Maybe Janet Yellen, Chair of the Federal Reserve, has it figured out? Judging from her latest public remarks, not even close. Speaking March 27 at a conference sponsored by the San Francisco Fed, Yellen repeated the central bank’s “serious consideration to beginning to reduce later this year some of the extraordinary monetary policy accommodation currently in place” because its “data dependent” policy approach has finally revealed “substantial” recovery in the nation’s labor markets that she considers likely to continue because of faster growth, and the expectation that very weak recent inflation rates stem mainly from “transitory” factors.

Yet in the same speech, Yellen warned that

we must bear in mind that these very welcome improvements have been achieved in the context of extraordinary monetary accommodation. While the overall level of real activity now appears to be much closer to its potential than it was a year or two ago, the economy in an ‘underlying’ sense remains quite weak by historical standards, for the simple reason that the increases in hiring and output that have been achieved thus far have required exceptionally low levels of short- and longer-term interest rates, reflecting a highly accommodative stance of monetary policy. Interest rates have been, and remain, very low, and if underlying conditions had truly returned to normal, the economy should be booming.”

Her (weird) bottom line? As Yellen initially announced in her press conference following the last Fed policy-setting meeting, “the appropriate time has not yet arrived” even to start reducing the supply of easy money. But the economy might show enough signs of genuine strength to “warrant an increase in the federal funds rate target sometime this year” – i.e., sometime in the next nine months. That would be one heckuva turnaround in that period of time.

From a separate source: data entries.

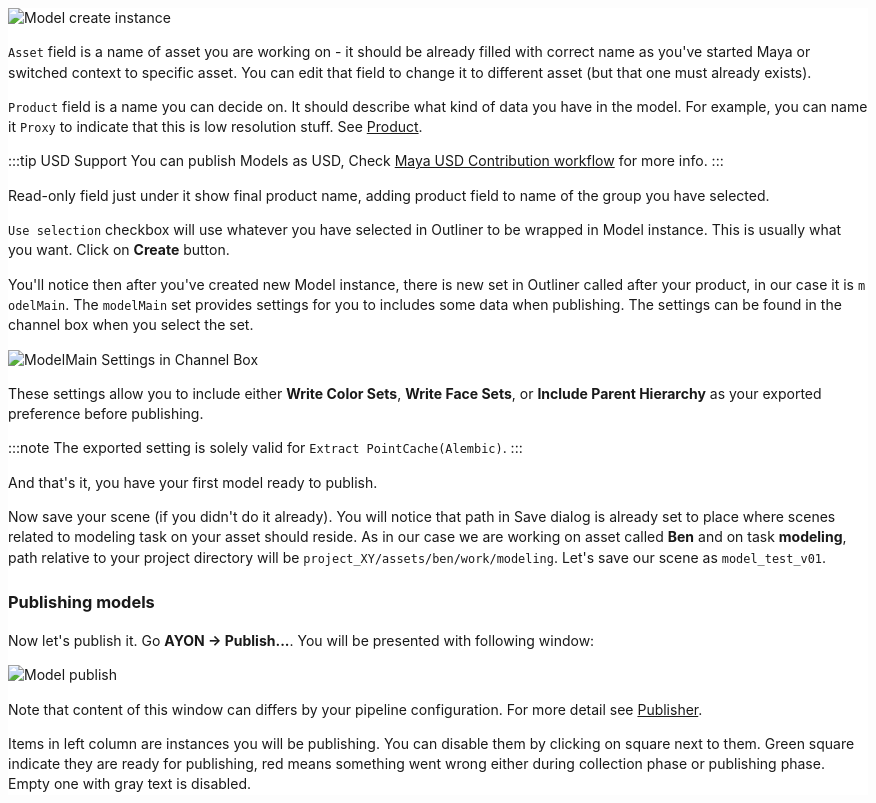 ![Model create instance](assets/maya/artist/model_create_instance.jpg)

`Asset` field is a name of asset you are working on - it should be already filled
with correct name as you've started Maya or switched context to specific asset. You
can edit that field to change it to different asset (but that one must already exists).

`Product` field is a name you can decide on. It should describe what kind of data you
have in the model. For example, you can name it `Proxy` to indicate that this is
low resolution stuff. See [Product](artist_concepts.md#product).

:::tip USD Support
You can publish Models as USD, Check [Maya USD Contribution workflow](addon_usd_artist_maya_workflow.md#publishing-a-model) for more info.
:::

Read-only field just under it show final product name, adding product field to
name of the group you have selected.

`Use selection` checkbox will use whatever you have selected in Outliner to be
wrapped in Model instance. This is usually what you want. Click on **Create** button.

You'll notice then after you've created new Model instance, there is new set
in Outliner called after your product, in our case it is `modelMain`. The `modelMain`
set provides settings for you to includes some data when publishing. The settings can be found
in the channel box when you select the set.

![ModelMain Settings in Channel Box](assets/maya/artist/model_main_custom_attributes.png)

These settings allow you to include either **Write Color Sets**, **Write Face Sets**,
or **Include Parent Hierarchy** as your exported preference before publishing.

:::note
The exported setting is solely valid for `Extract PointCache(Alembic)`.
:::

And that's it, you have your first model ready to publish.

Now save your scene (if you didn't do it already). You will notice that path
in Save dialog is already set to place where scenes related to modeling task on
your asset should reside. As in our case we are working on asset called
**Ben** and on task **modeling**, path relative to your project directory will be
`project_XY/assets/ben/work/modeling`. Let's save our scene as `model_test_v01`.

### Publishing models

Now let's publish it. Go **AYON → Publish...**. You will be presented with following window:

![Model publish](assets/maya/artist/model_pre_publish.jpg)

Note that content of this window can differs by your pipeline configuration.
For more detail see [Publisher](artist_tools_publisher.md).

Items in left column are instances you will be publishing. You can disable them
by clicking on square next to them. Green square indicate they are ready for
publishing, red means something went wrong either during collection phase
or publishing phase. Empty one with gray text is disabled.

But maybe no one associated with government knows what they’re talking about, and we should turn to the private sector. Maybe indeed. But the newest economic forecasts from the National Association for Business Economics shouldn’t inspire much confidence there, either. According to the NABE consensus, 2015 will see inflation-adjusted annual U.S. growth rise from 2.4 percent all the way to 3.1 percent. The unemployment rate should fall even further (though slowly), wage growth will pick up gradually, consumer spending will advance faster – and corporate profit growth will fall “sharply.”

The NABE seems to see the strong dollar and its effects on U.S. exports (making them more expensive than their competitors) as a major reason for Corporate America’s comparative woes. But not only are exports still a relatively small share of the economy. The most authoritative projections anticipate the United States growing faster than most of the rest of the world for the near future.

And here’s the final (for now) complication: Where Yellen is unmistakably right is in her pointed reminder in San Francisco that, unless the Fed changes its telegraphed plans radically, any interest rate hikes it approves for the time being will be tiny, and announced very gradually. In other words, the U.S. economy will remain on its current, long, strange drug-induced trip indefinitely.